I'm learning a thing or 2 about myself....I'm a control freak. I surely didn't realize that about myself. (I'm slightly OCD too, but that's just a side note.) I'm taking a parenting class at church. I struggle so much with trying to raise my girls. I long for them first and foremost to have a growing love relationship with Jesus Christ. I'm learning that they both seem to be very strong-willed. I really didn't think it was possible to have 2 children THAT strong-willed. I think maybe I need the super nanny. Don't laugh....I'm dead serious.

Emma doesn't respond much to any of the discipline that I've tried. That discipline does include spanking, time out, and taking away toys & TV just to name a few. For instance, Emma doesn't want to clean her room. Yes, it is a personal preference of mine for her to keep it clean, but it's also a life skill that she needs to learn. By clean, I really just mean picking up...not vacuuming or dusting....just picking up and hanging up clothes and putting away toys. We get to the point of her crying and me crying. I've thought...maybe I should just clean it up...it would take less time and be done just the way I like it (I'm not even picky about the how as long as she attempts to put things away). But...I want her to be responsible. Is this age too young for that? She's not a compliant child AT ALL. So what do I do? Any suggestions? Please help. I've told her before..."Emma, if you don't pick up your toys, I'll do it. Then, I'll pack them away and you will not be allowed to play with them." Know what she said??? "Mommy, you go ahead and pick them up...I don't want to play with them anymore." WHAT???!!! She wasn't being disrespectful in her tone at all....just being sweet as could be. So what do you do??
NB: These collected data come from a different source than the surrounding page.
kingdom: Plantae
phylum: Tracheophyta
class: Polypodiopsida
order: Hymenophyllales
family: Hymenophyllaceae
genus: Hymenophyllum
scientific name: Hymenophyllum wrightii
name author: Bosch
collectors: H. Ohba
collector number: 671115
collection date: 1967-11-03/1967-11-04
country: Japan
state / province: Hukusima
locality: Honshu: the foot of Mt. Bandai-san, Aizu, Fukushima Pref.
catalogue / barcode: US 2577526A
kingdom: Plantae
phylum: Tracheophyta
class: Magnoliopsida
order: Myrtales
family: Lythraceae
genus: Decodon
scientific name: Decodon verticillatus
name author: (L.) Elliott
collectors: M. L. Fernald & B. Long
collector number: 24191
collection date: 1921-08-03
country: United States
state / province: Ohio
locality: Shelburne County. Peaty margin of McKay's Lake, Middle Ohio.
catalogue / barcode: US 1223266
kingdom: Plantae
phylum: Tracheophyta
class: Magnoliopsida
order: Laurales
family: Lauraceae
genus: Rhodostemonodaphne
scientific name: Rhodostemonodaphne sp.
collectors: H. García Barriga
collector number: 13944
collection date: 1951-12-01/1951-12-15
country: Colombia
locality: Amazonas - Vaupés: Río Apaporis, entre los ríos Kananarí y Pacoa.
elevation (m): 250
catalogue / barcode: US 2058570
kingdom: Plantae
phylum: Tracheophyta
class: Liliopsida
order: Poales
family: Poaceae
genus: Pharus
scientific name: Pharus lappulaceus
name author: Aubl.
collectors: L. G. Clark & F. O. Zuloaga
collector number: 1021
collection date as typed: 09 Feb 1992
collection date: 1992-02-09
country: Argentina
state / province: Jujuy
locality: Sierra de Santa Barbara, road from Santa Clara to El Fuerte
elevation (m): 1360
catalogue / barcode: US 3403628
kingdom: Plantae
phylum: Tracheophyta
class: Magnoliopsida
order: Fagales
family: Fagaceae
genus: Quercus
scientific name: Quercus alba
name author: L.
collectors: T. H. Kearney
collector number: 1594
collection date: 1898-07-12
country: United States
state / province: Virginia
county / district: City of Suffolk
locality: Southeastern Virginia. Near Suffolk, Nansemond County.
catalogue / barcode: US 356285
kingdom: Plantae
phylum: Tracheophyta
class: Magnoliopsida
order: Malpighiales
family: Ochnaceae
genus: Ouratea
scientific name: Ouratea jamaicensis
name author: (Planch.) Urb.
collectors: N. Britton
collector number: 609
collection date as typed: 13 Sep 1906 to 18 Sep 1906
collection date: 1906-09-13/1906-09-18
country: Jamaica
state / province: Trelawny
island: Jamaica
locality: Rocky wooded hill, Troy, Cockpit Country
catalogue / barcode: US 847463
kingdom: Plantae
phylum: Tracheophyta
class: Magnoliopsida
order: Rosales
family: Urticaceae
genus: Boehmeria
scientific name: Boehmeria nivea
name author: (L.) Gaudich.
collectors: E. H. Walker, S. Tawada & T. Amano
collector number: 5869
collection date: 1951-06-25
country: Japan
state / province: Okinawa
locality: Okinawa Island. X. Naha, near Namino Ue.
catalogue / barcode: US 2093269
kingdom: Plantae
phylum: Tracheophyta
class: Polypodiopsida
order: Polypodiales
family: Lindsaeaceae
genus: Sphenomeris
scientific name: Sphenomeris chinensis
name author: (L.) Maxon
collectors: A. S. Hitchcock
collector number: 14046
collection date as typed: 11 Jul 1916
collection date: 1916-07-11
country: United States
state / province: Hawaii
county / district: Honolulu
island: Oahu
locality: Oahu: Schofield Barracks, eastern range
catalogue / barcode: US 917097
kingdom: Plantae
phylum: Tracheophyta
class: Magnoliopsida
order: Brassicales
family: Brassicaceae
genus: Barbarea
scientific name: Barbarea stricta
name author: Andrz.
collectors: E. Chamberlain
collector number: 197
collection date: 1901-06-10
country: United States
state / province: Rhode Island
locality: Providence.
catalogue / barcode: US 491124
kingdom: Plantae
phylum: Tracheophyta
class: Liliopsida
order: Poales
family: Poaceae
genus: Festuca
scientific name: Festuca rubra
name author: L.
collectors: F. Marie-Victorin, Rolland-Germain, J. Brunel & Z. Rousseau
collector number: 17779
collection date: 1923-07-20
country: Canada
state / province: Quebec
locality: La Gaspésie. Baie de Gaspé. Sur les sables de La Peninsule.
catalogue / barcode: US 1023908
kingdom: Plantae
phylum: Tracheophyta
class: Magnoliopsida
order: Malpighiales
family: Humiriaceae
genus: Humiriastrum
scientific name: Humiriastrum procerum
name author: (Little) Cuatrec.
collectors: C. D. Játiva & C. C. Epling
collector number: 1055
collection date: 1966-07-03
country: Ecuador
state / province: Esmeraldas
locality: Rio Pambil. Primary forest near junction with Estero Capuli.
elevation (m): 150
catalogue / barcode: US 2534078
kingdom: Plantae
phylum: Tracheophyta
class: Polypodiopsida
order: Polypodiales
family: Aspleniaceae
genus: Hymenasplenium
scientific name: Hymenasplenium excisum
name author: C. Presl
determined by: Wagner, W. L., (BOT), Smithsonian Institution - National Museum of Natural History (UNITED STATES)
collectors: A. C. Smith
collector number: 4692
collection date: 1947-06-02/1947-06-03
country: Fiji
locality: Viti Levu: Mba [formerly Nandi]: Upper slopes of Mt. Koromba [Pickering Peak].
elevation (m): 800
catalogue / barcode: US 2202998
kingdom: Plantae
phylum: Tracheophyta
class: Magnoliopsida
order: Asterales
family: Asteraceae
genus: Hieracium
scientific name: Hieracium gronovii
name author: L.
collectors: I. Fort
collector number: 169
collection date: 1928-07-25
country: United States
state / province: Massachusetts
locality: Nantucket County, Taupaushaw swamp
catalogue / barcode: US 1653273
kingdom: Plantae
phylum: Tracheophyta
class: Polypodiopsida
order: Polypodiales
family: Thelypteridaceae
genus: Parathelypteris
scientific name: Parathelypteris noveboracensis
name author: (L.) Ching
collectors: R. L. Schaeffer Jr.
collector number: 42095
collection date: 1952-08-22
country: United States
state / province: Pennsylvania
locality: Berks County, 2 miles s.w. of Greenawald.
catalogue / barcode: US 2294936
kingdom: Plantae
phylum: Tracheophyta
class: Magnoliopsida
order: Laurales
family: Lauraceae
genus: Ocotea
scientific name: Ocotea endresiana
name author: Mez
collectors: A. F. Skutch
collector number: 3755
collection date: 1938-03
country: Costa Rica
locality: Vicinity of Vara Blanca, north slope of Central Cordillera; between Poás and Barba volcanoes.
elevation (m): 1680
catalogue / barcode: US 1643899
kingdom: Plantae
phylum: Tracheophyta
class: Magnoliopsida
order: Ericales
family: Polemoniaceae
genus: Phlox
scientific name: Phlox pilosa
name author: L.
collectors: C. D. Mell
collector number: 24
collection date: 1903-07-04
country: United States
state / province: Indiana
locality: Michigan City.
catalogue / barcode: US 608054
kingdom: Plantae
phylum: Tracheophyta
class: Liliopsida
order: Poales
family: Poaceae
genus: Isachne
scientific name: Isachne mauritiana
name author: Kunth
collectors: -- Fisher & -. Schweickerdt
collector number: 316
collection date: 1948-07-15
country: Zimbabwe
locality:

Oh well....this is not how I was expecting this entry to go. I just need some help. I want to control her basically...want her to do just what I want her to do. But I'm learning in my class, that that is not the answer because you will get to the point one day when you're not bigger than her. Relationships and influence is what is going to help determine how she responds in certain situations. AHHH....this is so hard. I'm praying now for a Spirit-filled attitude and demeanor with my kids (and husband). If you're still reading, thanks for letting me "vent" my frustrations here.

1 comment:

~Ann said...

If you figure out how to get Emma to be more responsible, let me know. Last night we relived your exact "clean up" even with Connor.